Ndiaga Sylla expert électoral, président du cabinet Expertise Electorale

« La Commission Électorale Nationale Autonome (CENA) a usé de son pouvoir d'injonction, avec courtoisie, à la suite de la saisine par les conseils du candidat Ousmane Sonko. L'on ne pouvait douter d'une telle décision au vu des dispositions pertinentes des articles L.6 et L.13 du Code électoral relativement à la mission et aux compétences de la Cena, l'organe de contrôle et de supervision des opérations électorales et référendaires. Mais, il est regrettable que la DGE persiste dans son refus d'exécuter l'ordonnance du juge et l'injonction de la CENA. Plus triste quand notre administration électorale joue au dilatoire dans l'espoir d'une décision de la Cour suprême qui justifierait son acte illégal. Il suffisait que le ministre de l’Intérieur, chargé des Élections, commande pour que les services centraux (DGE et DAF), qui ont précédé à la radiation d'office, intègrent automatiquement l'électeur concerné. Non ! On ne sait plus qui fait quoi ! Le Président de la République aurait-il la compétence d'intégrer ou non un électeur radié des listes électorales ? Cette situation, née du contentieux de l'inscription sur les listes électorales qui du reste est pourtant bien encadré par la loi électorale, révèle les limites de notre modèle de gestion électorale. Alors que le Sénégal a connu avec son modèle mixte deux alternances politiques pacifiques, il ne serait pas insensé de prédire un recul démocratique de 30 ans. En tout état de cause, cela présage un mauvais signe quant à la neutralité de l'administration électorale tant vantée ».

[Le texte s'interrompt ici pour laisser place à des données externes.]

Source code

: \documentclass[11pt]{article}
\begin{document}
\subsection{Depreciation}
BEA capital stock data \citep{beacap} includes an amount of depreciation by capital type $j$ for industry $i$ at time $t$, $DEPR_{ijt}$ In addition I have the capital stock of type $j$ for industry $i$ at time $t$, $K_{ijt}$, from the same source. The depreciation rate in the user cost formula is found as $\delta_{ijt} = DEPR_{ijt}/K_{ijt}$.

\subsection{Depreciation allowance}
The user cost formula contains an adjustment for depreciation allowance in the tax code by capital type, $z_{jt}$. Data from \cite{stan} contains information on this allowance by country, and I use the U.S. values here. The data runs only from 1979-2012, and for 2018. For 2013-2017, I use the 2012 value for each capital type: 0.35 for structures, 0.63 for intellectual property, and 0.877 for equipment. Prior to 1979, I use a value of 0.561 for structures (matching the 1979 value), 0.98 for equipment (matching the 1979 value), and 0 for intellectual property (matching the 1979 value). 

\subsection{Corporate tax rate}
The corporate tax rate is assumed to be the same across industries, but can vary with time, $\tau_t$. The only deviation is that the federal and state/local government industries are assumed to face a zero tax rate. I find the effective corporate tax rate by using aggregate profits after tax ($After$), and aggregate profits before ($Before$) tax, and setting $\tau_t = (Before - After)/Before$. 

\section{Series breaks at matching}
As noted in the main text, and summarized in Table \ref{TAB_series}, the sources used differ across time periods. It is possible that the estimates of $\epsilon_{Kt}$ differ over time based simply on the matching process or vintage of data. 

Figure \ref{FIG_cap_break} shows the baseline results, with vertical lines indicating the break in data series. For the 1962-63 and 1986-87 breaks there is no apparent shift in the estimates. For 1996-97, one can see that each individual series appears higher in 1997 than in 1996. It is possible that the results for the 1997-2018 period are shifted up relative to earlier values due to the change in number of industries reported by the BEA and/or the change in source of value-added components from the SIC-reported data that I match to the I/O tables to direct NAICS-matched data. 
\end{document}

Alioune Tine, président de AfrikaJom Center

«La Direction Générale des élections (DGE) qui refuse de respecter la Décision du juge et l’injonction de la Commission électorale nationale autonome (Cena), une régulation et un arbitrage du processus électoral impuissants à faire respecter la loi électorale par l’administration. Le Directeur Général des élections est disqualifié par son attitude qui consiste à refuser délibérément les décisions des organes de régulation des élections. Ces incidents ne sont pas mineurs pour un enjeu électoral aussi important que l’élection présidentielle. Il faut éviter des conséquences imprévisibles de cette attitude sur la Campagne électorale, sur le scrutin ou la situation post-électorale. Si les normes juridiques et les décisions des institutions de régulation des élections ne sont pas respectées par l’administration, cela met en risque la régularité et la transparence du processus électoral.

C’est une transgression de l’Etat de droit et du suffrage universel. Depuis la découverte du pétrole et du gaz, nous assistons à la dégradation de la démocratie, de l’Etat de droit, et surtout la crise de l’élection, de la gouvernance et de la sécurité, le Sénégal n’échappe pas à cette tendance. Il faut absolument que les acteurs politiques et de la société civile s’engagent dans un dialogue pour trouver un consensus pour un processus électoral crédible, transparent et inclusif.

Car, objectivement, cette résistance de la Dge donne à voir une volonté d’exclure coûte que coûte Ousmane Sonko de la présidentielle, donc de rejeter toute décision juridique ou de la Cena susceptible de restaurer son éligibilité. Nous devons absolument éviter que le Sénégal connaisse la rupture démocratique connue dans certains pays de la sous-région. Car tous les ingrédients qui ont fait basculer certains de ces pays s’accumulent : arrestations et détentions, transgression des lois par l’administration, exclusion arbitraire d’un candidat sérieux de l’opposition à l’élection présidentielle. Il faut s’arrêter et dialoguer, ce forcing nous mène droit au mur. La Dge répond à la Cena : La Direction générale des élections maintient sa position et insiste sur "le défaut de présence de Sonko sur le fichier électoral"».